The Last Step: The American Ascent of K-2

Publication Year: 1981.

The Last Step: The American Ascent of K-2, by Rick Ridgeway. Seattle: The Mountaineers, Washington, 1980. 352 pages, including 32 pages of color photos $25.00.

Take fourteen people of varying personality, profession and inclination; add an extended stay in a foreign country, mediocre diet, a healthy dose of bad weather and high altitude and the morass of problems one would expect from being confined with the same fourteen people for three months without respite, and presto, you have the classic ingredients for an expedition book. The Last Step is a classic expedition tale, not in the stoic sense of pre-war British accounts, or even in the nationalistic/ heroic mold of Annapurna. This is an intimate look at life on a large, modern expedition, as Ridgeway sums up in his final chapter:

“I asked myself if on this expedition there were any heroes, and I realized the answer was no. We had no gallant knights conquering new worlds. Instead we had fourteen people overcoming their all-too-human frailties to achieve a goal. In that sense maybe we were heroes— modern-day ones—anti-heroes. Not larger than life, but ordinary people with ordinary weaknesses.” (p. 296).

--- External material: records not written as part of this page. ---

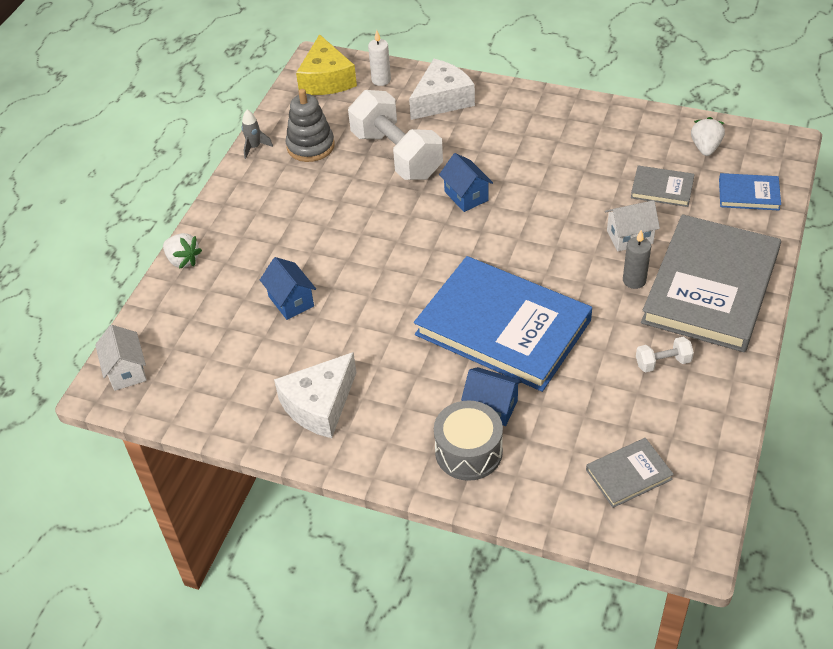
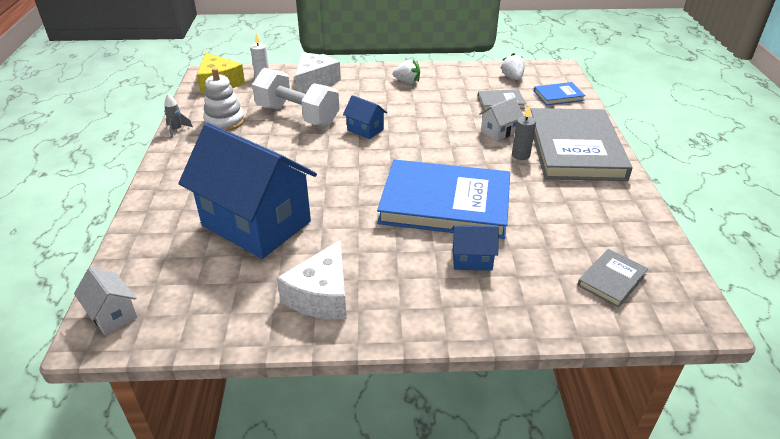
camera: 25 degrees left, 10 degrees down
(183, 260) = (141, 215): white strawberry -> white strawberry (407, 82)
(291, 301) = (256, 223): blue house -> blue house, size x2.41
(310, 146) = (225, 122): grey stacking toy -> white stacking toy
(468, 452) = (474, 297): grey drum -> none
(663, 362) = (578, 199): white dumbbell -> none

The look at times gets too intimate. Ridgeway is not the first person to delve deeply into the motivations and psyches of his companions, to explore the murkier aspects of intra-team politics. Indeed, he finds himself in distinguished company: Bonington Hornbein, Rowell, and even himself in the previous Everest book, to mention but a few that come to mind. What seems different, and hence unique about the present work is the sheer scope of the drama, from the subtle competitive urgings of one’s peers, through what seem to me to be almost embarrassingly personal details. Ridgeway is to be congratulated for his honesty, and, to his credit, he uses many excerpts from diaries and letters to provide as balanced a view as seems possible. Nevertheless, he doesn’t paint a pretty picture of expedition life, and in many ways the mass of personal observation presented is tedious and gets in the way of the story itself.

And the story is a good one. The route is long and dangerous, if not extremely technical; and it is to the credit of all participants that the summit is reached despite considerable bad weather and the very long siege involved. In addition, no one gets killed (a real relief), and three of the four summit climbers make it without oxygen

This last fact is significant: whereas Messner and Habeler have been looked upon as some sort of superhuman hardmen/fanatics, the Americans seem more down to earth, and their performance on K-2 makes the whole arena of high-altitude climbing seem that much more accessible to mere mortals. On the other hand, Roskelley comes off as fairly low-key in the book, but one wonders just how mellow he can be with the incredible pace he has kept up over the past several years!

Included in the book is a single 32-page section of color photos which show the team, the route and the progress of the climb. One can only guess at the task involved in their selection, but overall the photos are excellent, both in quality and in production. This graphic section is intended to stand on its own, separate from the text, and in this it is remarkably successful; the captions are a blend of strict information and quotes from the text, and the editors have been gracious enough to let the photographs speak largely for themselves.

In conclusion, then, The Last Step is a good book, well worth reading and owning; but, like the climb itself, and the people whose story it is, the book is also flawed. It is this human quality that makes the book valuable.